(Collected data)
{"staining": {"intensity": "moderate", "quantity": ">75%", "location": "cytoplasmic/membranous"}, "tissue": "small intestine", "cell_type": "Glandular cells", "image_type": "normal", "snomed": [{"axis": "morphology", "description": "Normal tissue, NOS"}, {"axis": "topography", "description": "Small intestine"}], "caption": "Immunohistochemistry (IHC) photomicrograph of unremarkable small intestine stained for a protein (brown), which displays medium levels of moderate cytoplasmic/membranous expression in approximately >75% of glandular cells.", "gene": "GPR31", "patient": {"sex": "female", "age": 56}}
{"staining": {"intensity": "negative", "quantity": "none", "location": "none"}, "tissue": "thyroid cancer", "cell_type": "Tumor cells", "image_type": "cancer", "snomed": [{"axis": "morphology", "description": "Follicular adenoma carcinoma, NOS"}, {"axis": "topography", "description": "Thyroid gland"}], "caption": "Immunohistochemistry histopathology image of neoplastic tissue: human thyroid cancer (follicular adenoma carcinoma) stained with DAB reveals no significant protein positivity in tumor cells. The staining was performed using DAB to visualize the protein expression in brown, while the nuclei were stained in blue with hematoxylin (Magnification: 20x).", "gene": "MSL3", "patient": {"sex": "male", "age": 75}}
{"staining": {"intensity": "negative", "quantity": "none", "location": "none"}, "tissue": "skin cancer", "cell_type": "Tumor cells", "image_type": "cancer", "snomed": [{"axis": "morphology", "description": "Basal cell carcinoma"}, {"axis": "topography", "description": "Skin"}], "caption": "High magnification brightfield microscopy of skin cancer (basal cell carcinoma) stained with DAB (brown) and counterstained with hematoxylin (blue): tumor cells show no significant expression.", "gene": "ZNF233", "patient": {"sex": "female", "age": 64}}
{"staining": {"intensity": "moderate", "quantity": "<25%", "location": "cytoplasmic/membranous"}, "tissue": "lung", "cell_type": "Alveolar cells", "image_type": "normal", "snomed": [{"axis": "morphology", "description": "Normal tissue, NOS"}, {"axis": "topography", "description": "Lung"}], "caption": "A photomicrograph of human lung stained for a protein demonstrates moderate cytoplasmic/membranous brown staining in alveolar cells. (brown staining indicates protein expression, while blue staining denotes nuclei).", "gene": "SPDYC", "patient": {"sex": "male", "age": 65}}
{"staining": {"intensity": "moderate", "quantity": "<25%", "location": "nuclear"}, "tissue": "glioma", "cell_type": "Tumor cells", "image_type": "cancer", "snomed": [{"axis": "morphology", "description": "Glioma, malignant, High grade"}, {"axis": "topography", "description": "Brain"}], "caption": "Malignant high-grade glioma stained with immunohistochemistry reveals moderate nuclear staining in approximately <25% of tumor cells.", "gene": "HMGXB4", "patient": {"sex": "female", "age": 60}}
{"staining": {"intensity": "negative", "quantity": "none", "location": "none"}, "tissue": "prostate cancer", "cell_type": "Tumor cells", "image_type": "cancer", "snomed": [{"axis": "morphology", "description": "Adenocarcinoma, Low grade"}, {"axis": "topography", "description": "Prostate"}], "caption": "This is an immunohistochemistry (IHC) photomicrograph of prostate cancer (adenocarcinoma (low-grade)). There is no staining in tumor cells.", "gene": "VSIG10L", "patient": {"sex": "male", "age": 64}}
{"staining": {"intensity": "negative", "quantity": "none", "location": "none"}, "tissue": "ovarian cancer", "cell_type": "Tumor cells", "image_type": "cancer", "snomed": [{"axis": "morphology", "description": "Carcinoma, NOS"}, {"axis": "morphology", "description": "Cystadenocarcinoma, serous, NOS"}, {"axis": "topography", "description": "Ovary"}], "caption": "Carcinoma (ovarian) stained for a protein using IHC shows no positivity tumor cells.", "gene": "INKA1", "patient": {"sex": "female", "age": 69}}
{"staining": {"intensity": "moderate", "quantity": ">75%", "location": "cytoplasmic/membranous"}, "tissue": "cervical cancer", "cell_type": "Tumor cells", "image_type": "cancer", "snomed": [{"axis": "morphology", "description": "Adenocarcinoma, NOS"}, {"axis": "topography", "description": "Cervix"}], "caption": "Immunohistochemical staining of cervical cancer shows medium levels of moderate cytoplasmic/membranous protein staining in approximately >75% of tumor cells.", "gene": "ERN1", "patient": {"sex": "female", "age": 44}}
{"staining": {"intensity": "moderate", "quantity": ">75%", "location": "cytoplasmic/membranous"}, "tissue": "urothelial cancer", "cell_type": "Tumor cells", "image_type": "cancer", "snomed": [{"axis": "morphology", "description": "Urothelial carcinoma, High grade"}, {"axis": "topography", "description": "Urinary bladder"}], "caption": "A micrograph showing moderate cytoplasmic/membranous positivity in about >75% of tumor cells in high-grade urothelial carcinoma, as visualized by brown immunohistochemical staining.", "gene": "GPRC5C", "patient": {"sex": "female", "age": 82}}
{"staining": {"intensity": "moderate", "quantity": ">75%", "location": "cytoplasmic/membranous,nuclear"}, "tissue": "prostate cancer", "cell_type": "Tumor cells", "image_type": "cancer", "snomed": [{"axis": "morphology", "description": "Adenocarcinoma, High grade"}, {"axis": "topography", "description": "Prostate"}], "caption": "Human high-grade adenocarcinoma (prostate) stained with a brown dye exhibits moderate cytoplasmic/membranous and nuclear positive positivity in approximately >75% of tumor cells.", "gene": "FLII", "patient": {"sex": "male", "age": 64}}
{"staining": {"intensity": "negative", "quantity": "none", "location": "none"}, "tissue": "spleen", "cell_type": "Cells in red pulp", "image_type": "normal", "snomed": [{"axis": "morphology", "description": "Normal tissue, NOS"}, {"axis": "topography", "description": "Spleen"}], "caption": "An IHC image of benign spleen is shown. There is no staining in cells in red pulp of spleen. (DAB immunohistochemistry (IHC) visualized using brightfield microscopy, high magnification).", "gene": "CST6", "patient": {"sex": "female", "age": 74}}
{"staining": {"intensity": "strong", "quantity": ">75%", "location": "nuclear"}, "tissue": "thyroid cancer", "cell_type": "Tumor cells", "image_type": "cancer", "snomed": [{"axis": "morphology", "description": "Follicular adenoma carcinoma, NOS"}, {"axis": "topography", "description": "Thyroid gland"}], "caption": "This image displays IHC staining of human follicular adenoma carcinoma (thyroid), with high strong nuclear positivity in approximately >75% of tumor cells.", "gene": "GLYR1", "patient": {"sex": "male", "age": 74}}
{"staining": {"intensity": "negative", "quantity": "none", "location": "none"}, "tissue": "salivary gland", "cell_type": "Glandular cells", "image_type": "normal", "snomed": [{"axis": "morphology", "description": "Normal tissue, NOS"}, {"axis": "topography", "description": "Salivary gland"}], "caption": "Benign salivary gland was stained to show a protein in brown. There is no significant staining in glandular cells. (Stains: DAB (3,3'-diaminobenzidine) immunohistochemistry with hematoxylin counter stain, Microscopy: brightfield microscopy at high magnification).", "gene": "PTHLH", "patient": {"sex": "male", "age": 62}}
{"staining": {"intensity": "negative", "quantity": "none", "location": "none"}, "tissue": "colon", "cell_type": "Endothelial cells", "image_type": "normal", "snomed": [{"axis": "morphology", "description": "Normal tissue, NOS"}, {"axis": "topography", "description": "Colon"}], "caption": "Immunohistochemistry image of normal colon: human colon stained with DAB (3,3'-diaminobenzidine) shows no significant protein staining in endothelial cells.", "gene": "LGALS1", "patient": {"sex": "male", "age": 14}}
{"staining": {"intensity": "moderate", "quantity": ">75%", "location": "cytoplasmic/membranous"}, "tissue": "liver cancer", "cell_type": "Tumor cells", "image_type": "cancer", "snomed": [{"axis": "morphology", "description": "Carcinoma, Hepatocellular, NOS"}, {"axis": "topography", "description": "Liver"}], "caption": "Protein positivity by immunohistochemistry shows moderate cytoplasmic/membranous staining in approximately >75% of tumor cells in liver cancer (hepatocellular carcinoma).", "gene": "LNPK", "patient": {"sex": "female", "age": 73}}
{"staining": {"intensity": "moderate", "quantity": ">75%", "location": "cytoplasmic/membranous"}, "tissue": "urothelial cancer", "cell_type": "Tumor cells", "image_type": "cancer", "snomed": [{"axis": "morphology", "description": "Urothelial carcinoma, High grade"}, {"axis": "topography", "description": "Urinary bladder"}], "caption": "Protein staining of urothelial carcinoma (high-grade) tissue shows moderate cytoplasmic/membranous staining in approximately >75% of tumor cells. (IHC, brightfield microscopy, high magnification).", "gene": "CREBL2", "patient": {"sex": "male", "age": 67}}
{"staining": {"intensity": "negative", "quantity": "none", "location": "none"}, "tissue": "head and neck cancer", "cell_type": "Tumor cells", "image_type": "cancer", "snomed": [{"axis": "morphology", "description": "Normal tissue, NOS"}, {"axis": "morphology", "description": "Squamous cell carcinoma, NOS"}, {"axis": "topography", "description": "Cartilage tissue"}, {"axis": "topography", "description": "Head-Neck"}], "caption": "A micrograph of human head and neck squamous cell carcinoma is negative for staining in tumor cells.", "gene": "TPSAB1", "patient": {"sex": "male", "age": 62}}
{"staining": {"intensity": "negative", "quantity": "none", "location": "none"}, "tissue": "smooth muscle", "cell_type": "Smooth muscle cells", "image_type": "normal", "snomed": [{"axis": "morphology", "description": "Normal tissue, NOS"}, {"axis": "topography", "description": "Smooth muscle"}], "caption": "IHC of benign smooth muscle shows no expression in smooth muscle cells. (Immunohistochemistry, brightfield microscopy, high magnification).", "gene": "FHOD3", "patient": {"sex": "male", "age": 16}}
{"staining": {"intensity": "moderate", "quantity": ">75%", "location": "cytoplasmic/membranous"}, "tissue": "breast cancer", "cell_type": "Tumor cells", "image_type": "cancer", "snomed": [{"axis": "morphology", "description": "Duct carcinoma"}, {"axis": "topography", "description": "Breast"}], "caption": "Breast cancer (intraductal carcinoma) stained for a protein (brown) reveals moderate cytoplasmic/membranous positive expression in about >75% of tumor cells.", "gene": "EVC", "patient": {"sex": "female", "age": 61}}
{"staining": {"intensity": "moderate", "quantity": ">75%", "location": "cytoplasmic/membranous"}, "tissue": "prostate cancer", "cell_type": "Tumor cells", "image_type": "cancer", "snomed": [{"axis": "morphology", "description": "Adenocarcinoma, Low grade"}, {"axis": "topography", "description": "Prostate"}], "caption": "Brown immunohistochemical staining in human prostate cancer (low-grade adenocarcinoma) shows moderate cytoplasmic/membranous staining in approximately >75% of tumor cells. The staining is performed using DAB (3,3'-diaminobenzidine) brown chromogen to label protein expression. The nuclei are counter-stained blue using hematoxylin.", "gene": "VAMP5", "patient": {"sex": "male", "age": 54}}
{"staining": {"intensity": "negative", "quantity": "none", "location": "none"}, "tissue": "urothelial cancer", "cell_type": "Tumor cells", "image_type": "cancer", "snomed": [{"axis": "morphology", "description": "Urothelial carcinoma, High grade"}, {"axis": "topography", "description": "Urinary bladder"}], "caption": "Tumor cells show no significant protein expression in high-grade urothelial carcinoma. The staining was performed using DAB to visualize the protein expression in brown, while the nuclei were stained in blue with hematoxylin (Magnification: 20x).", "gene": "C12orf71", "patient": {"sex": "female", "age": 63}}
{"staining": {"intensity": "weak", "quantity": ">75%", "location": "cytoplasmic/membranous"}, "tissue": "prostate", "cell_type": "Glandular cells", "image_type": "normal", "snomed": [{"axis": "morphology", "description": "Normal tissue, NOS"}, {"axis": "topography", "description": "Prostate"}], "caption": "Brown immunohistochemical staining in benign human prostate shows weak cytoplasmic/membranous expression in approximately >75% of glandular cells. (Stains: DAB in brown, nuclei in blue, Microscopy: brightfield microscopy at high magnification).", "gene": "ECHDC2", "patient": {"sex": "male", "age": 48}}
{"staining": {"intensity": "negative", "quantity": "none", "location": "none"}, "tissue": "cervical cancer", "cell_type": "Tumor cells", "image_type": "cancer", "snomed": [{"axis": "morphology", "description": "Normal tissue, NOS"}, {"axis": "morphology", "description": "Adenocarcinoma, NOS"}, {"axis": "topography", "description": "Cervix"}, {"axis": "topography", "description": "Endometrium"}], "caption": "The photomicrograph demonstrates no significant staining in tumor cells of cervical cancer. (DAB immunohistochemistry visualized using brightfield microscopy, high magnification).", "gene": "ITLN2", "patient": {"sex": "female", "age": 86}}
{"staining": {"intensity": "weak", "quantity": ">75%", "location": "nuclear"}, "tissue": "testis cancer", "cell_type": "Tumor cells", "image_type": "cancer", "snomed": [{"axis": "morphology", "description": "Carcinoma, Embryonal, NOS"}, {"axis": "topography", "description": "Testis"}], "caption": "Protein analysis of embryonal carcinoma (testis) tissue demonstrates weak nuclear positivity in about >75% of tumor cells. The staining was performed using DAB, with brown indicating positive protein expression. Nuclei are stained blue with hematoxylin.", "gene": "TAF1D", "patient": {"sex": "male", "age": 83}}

WORK REQUEST => Copy out the lines above word for word, stopping after the line containing "histopathology image of".

ANSWER BELOW =>
{"staining": {"intensity": "moderate", "quantity": ">75%", "location": "cytoplasmic/membranous"}, "tissue": "small intestine", "cell_type": "Glandular cells", "image_type": "normal", "snomed": [{"axis": "morphology", "description": "Normal tissue, NOS"}, {"axis": "topography", "description": "Small intestine"}], "caption": "Immunohistochemistry (IHC) photomicrograph of unremarkable small intestine stained for a protein (brown), which displays medium levels of moderate cytoplasmic/membranous expression in approximately >75% of glandular cells.", "gene": "GPR31", "patient": {"sex": "female", "age": 56}}
{"staining": {"intensity": "negative", "quantity": "none", "location": "none"}, "tissue": "thyroid cancer", "cell_type": "Tumor cells", "image_type": "cancer", "snomed": [{"axis": "morphology", "description": "Follicular adenoma carcinoma, NOS"}, {"axis": "topography", "description": "Thyroid gland"}], "caption": "Immunohistochemistry histopathology image of neoplastic tissue: human thyroid cancer (follicular adenoma carcinoma) stained with DAB reveals no significant protein positivity in tumor cells. The staining was performed using DAB to visualize the protein expression in brown, while the nuclei were stained in blue with hematoxylin (Magnification: 20x).", "gene": "MSL3", "patient": {"sex": "male", "age": 75}}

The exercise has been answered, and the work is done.